It was this village of The Commons with no resident priest or landlord-the rector of Kilcooley though resided at Slieveardagh House for a time- that was Tommy’s inheritance and he embraced it in all its manifestations. He never left The Commons and it never left him. He was strange, as it might seem, a great committee man. I always think of Tommy as saying much before a meeting, little at it and much more after it! But the record is clear –he was on the Commons Handball Committee formed in 1954, the Gala Festival Committee which ran the dances in the ball-alley-Tommy manned the mineral bar and cloakroom-the local Drama Group (Dick Vaughan was a stalwart of this) which travelled around the damp halls to raise funds to build the alley. With his lifelong friends the Heaphys he founded the Larry Wall Fitzpatrick Commemoration Committee, which organised an annual festival of traditional music at The Commons and helped preserve and pass on the sets and tunes of generations gone.

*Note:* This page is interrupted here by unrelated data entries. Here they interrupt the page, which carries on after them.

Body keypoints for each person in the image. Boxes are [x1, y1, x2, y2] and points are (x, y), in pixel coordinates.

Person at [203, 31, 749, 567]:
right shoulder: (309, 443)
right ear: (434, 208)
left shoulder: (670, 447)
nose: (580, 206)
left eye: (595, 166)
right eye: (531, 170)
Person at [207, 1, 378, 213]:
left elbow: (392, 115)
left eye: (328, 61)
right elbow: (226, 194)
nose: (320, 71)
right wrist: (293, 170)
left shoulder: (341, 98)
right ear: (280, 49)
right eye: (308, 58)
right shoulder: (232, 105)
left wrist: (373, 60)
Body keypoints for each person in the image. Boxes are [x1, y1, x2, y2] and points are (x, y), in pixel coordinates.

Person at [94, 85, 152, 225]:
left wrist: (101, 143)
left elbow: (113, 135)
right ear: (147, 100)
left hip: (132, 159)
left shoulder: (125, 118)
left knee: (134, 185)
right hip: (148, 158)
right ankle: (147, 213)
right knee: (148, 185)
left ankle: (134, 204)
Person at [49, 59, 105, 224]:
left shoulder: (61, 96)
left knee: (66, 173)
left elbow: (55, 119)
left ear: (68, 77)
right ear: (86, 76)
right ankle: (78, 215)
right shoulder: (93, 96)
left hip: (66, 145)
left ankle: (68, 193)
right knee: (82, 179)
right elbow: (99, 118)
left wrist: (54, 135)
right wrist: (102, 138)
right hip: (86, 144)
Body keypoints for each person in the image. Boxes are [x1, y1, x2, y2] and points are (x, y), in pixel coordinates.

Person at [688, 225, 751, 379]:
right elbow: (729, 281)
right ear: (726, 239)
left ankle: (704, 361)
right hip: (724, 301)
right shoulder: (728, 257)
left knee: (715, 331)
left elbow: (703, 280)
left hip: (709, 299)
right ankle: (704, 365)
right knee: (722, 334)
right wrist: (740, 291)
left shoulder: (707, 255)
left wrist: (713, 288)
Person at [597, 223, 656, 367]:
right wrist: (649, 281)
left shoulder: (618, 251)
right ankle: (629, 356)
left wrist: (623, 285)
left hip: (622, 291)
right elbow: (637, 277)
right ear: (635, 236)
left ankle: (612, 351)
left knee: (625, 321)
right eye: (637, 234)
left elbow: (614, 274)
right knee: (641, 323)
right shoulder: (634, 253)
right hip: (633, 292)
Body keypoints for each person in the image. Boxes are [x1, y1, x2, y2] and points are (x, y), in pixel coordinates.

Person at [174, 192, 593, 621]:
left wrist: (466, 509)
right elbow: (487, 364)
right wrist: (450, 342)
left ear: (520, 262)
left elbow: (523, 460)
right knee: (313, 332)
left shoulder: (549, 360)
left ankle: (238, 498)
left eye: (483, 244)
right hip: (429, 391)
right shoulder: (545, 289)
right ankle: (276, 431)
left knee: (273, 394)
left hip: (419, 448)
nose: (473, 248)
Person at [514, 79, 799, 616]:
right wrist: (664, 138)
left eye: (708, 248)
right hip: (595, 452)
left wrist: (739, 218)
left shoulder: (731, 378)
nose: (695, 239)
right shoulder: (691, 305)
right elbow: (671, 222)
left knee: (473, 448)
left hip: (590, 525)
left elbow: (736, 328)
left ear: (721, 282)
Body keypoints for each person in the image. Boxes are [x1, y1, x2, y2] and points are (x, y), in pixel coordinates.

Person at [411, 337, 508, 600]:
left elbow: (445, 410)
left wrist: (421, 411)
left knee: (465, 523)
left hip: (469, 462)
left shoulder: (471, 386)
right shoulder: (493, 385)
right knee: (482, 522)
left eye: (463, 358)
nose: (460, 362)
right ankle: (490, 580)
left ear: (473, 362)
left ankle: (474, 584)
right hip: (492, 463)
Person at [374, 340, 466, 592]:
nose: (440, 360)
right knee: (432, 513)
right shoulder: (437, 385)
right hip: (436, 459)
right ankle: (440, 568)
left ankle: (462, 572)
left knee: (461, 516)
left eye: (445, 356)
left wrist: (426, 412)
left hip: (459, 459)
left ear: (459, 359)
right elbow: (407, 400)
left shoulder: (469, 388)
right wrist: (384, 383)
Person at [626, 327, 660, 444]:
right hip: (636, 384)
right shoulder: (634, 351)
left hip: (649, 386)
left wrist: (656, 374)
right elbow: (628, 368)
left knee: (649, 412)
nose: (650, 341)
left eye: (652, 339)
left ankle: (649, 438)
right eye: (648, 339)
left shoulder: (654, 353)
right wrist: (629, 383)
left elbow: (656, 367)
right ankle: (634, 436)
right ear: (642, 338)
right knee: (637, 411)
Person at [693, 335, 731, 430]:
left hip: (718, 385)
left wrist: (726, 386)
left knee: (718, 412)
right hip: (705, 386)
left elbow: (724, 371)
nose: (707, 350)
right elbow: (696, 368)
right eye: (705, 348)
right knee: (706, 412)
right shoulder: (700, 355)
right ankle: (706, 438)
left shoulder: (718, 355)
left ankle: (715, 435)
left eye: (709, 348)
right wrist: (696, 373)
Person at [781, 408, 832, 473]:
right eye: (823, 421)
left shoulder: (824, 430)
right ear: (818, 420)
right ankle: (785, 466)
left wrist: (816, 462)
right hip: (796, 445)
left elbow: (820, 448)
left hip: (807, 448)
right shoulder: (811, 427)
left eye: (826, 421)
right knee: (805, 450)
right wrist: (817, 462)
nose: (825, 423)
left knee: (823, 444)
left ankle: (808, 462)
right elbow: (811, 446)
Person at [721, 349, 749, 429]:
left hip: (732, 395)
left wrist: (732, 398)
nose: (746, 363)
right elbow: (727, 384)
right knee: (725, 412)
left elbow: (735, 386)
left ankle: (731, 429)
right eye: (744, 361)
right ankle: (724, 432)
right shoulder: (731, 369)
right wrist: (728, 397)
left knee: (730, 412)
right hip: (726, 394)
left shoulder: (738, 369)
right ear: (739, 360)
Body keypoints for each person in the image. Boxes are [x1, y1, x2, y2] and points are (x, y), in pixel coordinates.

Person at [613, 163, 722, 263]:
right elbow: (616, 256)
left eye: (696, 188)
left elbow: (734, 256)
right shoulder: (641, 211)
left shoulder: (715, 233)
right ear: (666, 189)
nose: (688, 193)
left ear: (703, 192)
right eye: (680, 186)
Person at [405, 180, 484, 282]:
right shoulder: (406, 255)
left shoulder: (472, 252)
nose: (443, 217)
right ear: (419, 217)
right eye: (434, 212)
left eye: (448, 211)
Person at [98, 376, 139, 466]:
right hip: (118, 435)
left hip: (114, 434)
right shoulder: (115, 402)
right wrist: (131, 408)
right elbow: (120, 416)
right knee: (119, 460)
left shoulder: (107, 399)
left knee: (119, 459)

It was in relation to 1848 that my contact with Tommy developed and grew. The Ballingarry Young Ireland 1848 Society was formed in 1988-Tommy probably thought it should have been called The Commons Young Ireland 1848 Society. Through a series of fortuitous conjunctions the Warhouse was taken into state care and the Widow McCormack’s house restored. The very able curator of the Warhouse National Monument today is by a happy coincidence Tommy’s step-brother John Webster. I believe Tommy’s political philosophy was derived from the Young Irelanders. He was inordinately proud of the fact that it was his native place and its population who struck a blow however so inconsequential in military terms that lit a flame that was raked and relit by subsequent generations. He would point with pride at the gathering in the upstairs of Sullivan’s publichouse in The Commons on 28 July 1848 and name them out. Farranrory’s Rising in referred to in the nation’s title deed –the Proclamation of 1916:’In every generation the the Irish people have asserted their right to national freedom and independence, six times during the past three hundred years they have asserted it in arms’.
Today when communities are living in self-imposed silence I like to remember my visits to Tommy’s hospitable house. The kettle was always simmering on the rayburn watched over by his vigilant mother, Jo. Annie and Eileen were called in and the tracing began. Tommy was a great talker and it was with Michael Kerwick, Dan Hayes, Paddy Doheny and Dick Vaughan, often across the road outside the church here, that they discussed Ireland through Ballingarry parish. Michael Kerwick was a kinsman of David Power Conygham from Crohane, who after fleeing to America after ’48 became a journalist and historian of the Irish Brigade and Sherman’s famous march to the sea that ended the American Civil War.
Tommy never drove or owned a car yet he was always travelling. He was a great man for commemorations and whenever George Plant, Sean Treacy, Dan Breen were to be remembered Tommy was there, often in the company of my cousin John Gleeson. He was from its beginning a great friend of the County Museum in Clonmel and he alerted it to one of the most important finds in the Slieveardagh area. One of Tommy’s friends was out with his metal detector in what is known locally as the ‘Church field’ in Killbraugh townland below the Commons and discovered a piece of metal. The finder brought it to Annie Heaphy and then they thought it was part of an old lamp. But Tommy brought it into the County Museum and after it was cleaned up it was discovered to be a piece of an eight –century bishop’s crozier. It is now in the Nation Museum and perhaps we might someday have it and the Doirenaflan Chalice brought back for exhibition in The Commons. Tommy would second that.
He was a kind and hospitable man always ending his phone calls to me ‘Now Willie if there is anything we can do let me know’. He was careful over the phone. If he had a bottle of poteen available he would say ‘Willie I have that book here for you’. Dan Hayes gave Tommy a brochure of the events of the centenary of 1848 in 1948 and Tommy passed it on to me. It is now a treasured possession. Tommy got permission from Mr Johnston, who had inherited Slieveardagh House and farm, for us to go in there and examine the remains of the books there. They were in poor condition and many had been borrowed and never returned by the former rector from Ponsonbys of Kilcooley. I remember been recorded for a television programme around the time of the 150th anniversary of 1848 Rising. We were discussing the approach of Sub-Inspector Trant and his force to The Commons on 29 July 1848. Tommy was off-camera and when I was saying how Trant came towards the village from Ballingarry, Tommy prompted ‘Towards the Whim Gate, the Whim Gate’. He knew every inch of the place and was an authority on the Mining Company of Ireland’s buildings, which remain the core of the village. Tommy encouraged me in my work and it was my big regret that he didn’t live to see my book on Young Ireland. This day will inspire me to finish it.
The monument today has been erected by Tommy’s friends, organised by Marcus Fogarty and Michael White, from a part of his life he kept very much to himself. I knew he did two weeks in Limerick jail for selling Easter lilies outside this church here and would have gone a second time only for his friends paying the fine unbeknownst to Tommy. I think he may have seen in the Good Friday Agreement the fruition of Young Ireland’s dream of the tricolour bringing Orange and Green together in however imperfect a union. But I suspect that in his heart he was an old Republican with the unrequited dream of an all Ireland Republic. Some here know much more than I do of Tommy’s role in what are called ‘The Troubles’ and it may be time to document it for the sake of history. But for me he will always remain my friend from The Commons”.